*Texto del ejercicio*.

Lo más olvidado del olvido - Asociación Suiza de ...



El cuento latinoamericano

El cuento oral es tan antiguo como la humanidad, no así el cuento literario que es de procedencia oriental.

La palabra cuento proviene de contar, lo que se dice a viva voz. De aquí se deriva el cuento popular, que era también anónimo, extenso, con numerosos personajes, tramas complejas, y efectos múltiples. Y sobre todo, con desenlaces inesperados.

Características del Cuento Literario:

• Es narrativo, cuenta algo.

• Es una narración fingida en todo o en parte; es ficción o invención literaria, aunque puede apoyarse en hechos reales o que hayan ocurrido en la realidad y que, inclusive, forman parte de la experiencia misma del autor.

• Es creación legítima de un escritor, quien lo hace llegar al lector por medio del narrador.

• Es corto o breve, se desarrolla en pocas páginas.

*Listado de entradas*.
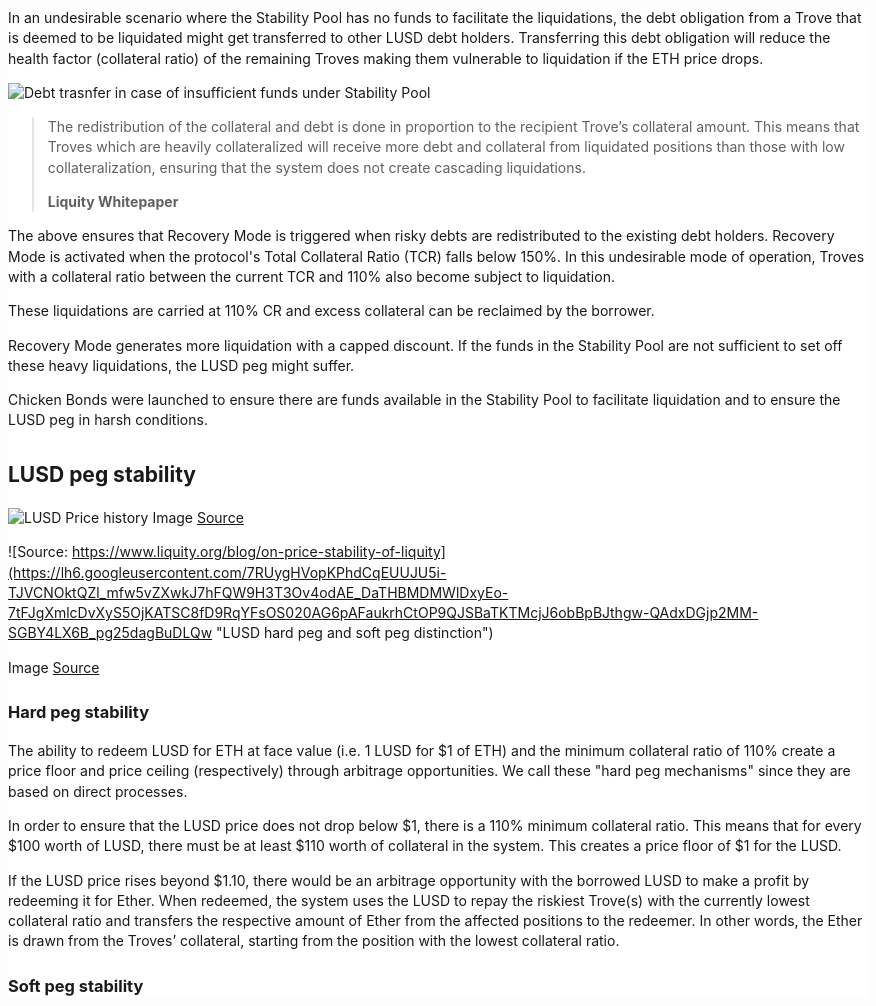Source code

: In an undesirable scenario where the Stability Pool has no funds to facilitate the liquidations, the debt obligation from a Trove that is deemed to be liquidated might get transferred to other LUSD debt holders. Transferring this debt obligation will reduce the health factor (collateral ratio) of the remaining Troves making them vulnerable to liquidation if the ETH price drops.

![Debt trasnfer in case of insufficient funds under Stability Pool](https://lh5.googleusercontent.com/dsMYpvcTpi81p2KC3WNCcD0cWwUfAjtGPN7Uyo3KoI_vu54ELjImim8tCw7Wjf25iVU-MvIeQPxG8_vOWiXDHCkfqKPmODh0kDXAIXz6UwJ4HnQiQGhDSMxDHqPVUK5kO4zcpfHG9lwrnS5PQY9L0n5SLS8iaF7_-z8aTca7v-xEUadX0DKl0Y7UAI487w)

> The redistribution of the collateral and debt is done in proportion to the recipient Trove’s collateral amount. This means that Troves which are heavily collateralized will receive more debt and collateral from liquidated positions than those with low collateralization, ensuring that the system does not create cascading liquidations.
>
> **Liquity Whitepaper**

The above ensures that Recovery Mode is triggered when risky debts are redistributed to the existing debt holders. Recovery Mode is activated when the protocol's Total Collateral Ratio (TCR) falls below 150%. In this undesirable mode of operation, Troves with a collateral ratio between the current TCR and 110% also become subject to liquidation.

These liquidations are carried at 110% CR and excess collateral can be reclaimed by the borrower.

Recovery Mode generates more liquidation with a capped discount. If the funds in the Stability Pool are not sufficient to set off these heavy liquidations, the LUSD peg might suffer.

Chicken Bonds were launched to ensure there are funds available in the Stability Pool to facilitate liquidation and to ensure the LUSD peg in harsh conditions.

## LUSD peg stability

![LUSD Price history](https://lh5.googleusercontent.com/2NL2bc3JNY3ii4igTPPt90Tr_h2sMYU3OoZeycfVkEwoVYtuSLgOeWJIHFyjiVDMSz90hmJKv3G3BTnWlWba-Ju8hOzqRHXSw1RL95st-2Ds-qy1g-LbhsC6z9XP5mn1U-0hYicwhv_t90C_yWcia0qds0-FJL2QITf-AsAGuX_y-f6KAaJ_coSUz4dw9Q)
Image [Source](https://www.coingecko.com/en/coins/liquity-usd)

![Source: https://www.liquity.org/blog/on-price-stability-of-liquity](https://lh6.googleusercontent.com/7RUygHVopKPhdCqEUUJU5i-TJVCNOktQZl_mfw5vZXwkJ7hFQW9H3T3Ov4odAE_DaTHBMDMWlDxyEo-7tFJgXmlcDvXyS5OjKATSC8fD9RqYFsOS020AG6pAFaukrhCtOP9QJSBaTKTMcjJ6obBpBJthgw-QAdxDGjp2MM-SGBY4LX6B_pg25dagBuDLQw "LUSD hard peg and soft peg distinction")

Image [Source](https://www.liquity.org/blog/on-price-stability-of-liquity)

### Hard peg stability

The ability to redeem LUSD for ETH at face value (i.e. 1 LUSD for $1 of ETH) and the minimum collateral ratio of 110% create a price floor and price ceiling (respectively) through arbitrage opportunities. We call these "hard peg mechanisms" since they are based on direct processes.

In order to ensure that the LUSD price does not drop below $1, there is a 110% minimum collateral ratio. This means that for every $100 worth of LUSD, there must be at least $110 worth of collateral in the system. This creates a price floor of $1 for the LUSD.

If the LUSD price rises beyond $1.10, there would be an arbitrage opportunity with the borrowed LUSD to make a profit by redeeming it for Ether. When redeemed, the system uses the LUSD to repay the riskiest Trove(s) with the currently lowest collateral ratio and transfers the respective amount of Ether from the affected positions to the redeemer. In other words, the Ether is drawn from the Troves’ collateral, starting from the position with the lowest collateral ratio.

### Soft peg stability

*Tarea asignada*. Reescribe el texto sobre el cuento latinoamericano desde "El cuento oral" hasta "narrativo, cuenta algo.", poniendo "voz alta" en lugar de "viva voz".

*Solución del ejercicio*.
El cuento oral es tan antiguo como la humanidad, no así el cuento literario que es de procedencia oriental.

La palabra cuento proviene de contar, lo que se dice a voz alta. De aquí se deriva el cuento popular, que era también anónimo, extenso, con numerosos personajes, tramas complejas, y efectos múltiples. Y sobre todo, con desenlaces inesperados.

Características del Cuento Literario:

• Es narrativo, cuenta algo.